> [EXTRACTED RECORDS]
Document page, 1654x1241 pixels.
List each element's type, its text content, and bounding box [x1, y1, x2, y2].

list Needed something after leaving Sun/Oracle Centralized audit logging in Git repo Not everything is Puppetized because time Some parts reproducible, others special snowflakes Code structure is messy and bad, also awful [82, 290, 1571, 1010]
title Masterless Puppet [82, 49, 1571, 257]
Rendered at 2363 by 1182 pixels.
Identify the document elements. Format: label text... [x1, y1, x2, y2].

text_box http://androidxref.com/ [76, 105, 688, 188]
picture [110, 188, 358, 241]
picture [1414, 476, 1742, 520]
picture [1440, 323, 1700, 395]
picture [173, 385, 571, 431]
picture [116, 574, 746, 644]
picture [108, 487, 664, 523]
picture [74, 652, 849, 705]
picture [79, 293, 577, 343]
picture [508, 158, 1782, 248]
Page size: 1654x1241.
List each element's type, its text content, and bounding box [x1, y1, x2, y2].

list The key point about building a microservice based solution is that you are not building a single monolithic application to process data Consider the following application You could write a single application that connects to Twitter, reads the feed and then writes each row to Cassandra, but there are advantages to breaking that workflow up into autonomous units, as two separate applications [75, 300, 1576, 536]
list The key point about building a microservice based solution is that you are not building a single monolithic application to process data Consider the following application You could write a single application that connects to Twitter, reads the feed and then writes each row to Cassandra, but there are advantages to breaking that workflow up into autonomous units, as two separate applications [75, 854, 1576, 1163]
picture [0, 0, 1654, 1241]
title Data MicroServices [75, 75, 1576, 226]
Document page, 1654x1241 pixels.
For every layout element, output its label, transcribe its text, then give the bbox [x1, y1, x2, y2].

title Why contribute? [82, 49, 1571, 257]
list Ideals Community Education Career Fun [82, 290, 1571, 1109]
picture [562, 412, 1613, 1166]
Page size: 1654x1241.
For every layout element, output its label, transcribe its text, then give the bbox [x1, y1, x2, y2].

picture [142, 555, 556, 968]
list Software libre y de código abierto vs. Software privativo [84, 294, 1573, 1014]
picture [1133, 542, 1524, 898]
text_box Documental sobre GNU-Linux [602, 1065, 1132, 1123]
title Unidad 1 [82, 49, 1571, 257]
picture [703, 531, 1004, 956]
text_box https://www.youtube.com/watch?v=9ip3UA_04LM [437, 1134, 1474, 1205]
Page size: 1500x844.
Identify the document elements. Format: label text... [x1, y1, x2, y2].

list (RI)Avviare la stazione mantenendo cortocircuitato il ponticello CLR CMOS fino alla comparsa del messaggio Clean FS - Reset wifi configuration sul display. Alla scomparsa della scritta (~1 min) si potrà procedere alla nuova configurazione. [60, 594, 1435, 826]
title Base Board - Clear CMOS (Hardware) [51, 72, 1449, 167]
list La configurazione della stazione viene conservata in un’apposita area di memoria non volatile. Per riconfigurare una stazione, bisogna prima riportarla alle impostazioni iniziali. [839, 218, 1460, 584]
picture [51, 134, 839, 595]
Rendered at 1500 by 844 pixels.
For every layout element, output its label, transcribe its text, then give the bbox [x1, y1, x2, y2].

> [TO BE DONE] Retype all of the items above, character for character.

> [RESPONSE TO THIS TASK]
Document page, 1654x1241 pixels.
List each element's type, its text content, and bounding box [x1, y1, x2, y2].

list Needed something after leaving Sun/Oracle Centralized audit logging in Git repo Not everything is Puppetized because time Some parts reproducible, others special snowflakes Code structure is messy and bad, also awful [82, 290, 1571, 1010]
title Masterless Puppet [82, 49, 1571, 257]
Rendered at 2363 by 1182 pixels.
Identify the document elements. Format: label text... [x1, y1, x2, y2].

text_box http://androidxref.com/ [76, 105, 688, 188]
picture [110, 188, 358, 241]
picture [1414, 476, 1742, 520]
picture [1440, 323, 1700, 395]
picture [173, 385, 571, 431]
picture [116, 574, 746, 644]
picture [108, 487, 664, 523]
picture [74, 652, 849, 705]
picture [79, 293, 577, 343]
picture [508, 158, 1782, 248]
Page size: 1654x1241.
List each element's type, its text content, and bounding box [x1, y1, x2, y2].

list The key point about building a microservice based solution is that you are not building a single monolithic application to process data Consider the following application You could write a single application that connects to Twitter, reads the feed and then writes each row to Cassandra, but there are advantages to breaking that workflow up into autonomous units, as two separate applications [75, 300, 1576, 536]
list The key point about building a microservice based solution is that you are not building a single monolithic application to process data Consider the following application You could write a single application that connects to Twitter, reads the feed and then writes each row to Cassandra, but there are advantages to breaking that workflow up into autonomous units, as two separate applications [75, 854, 1576, 1163]
picture [0, 0, 1654, 1241]
title Data MicroServices [75, 75, 1576, 226]
Document page, 1654x1241 pixels.
For every layout element, output its label, transcribe its text, then give the bbox [x1, y1, x2, y2].

title Why contribute? [82, 49, 1571, 257]
list Ideals Community Education Career Fun [82, 290, 1571, 1109]
picture [562, 412, 1613, 1166]
Page size: 1654x1241.
For every layout element, output its label, transcribe its text, then give the bbox [x1, y1, x2, y2].

picture [142, 555, 556, 968]
list Software libre y de código abierto vs. Software privativo [84, 294, 1573, 1014]
picture [1133, 542, 1524, 898]
text_box Documental sobre GNU-Linux [602, 1065, 1132, 1123]
title Unidad 1 [82, 49, 1571, 257]
picture [703, 531, 1004, 956]
text_box https://www.youtube.com/watch?v=9ip3UA_04LM [437, 1134, 1474, 1205]
Page size: 1500x844.
Identify the document elements. Format: label text... [x1, y1, x2, y2].

list (RI)Avviare la stazione mantenendo cortocircuitato il ponticello CLR CMOS fino alla comparsa del messaggio Clean FS - Reset wifi configuration sul display. Alla scomparsa della scritta (~1 min) si potrà procedere alla nuova configurazione. [60, 594, 1435, 826]
title Base Board - Clear CMOS (Hardware) [51, 72, 1449, 167]
list La configurazione della stazione viene conservata in un’apposita area di memoria non volatile. Per riconfigurare una stazione, bisogna prima riportarla alle impostazioni iniziali. [839, 218, 1460, 584]
picture [51, 134, 839, 595]
Rendered at 1500 by 844 pixels.
For every layout element, output its label, transcribe its text, then give the bbox [x1, y1, x2, y2].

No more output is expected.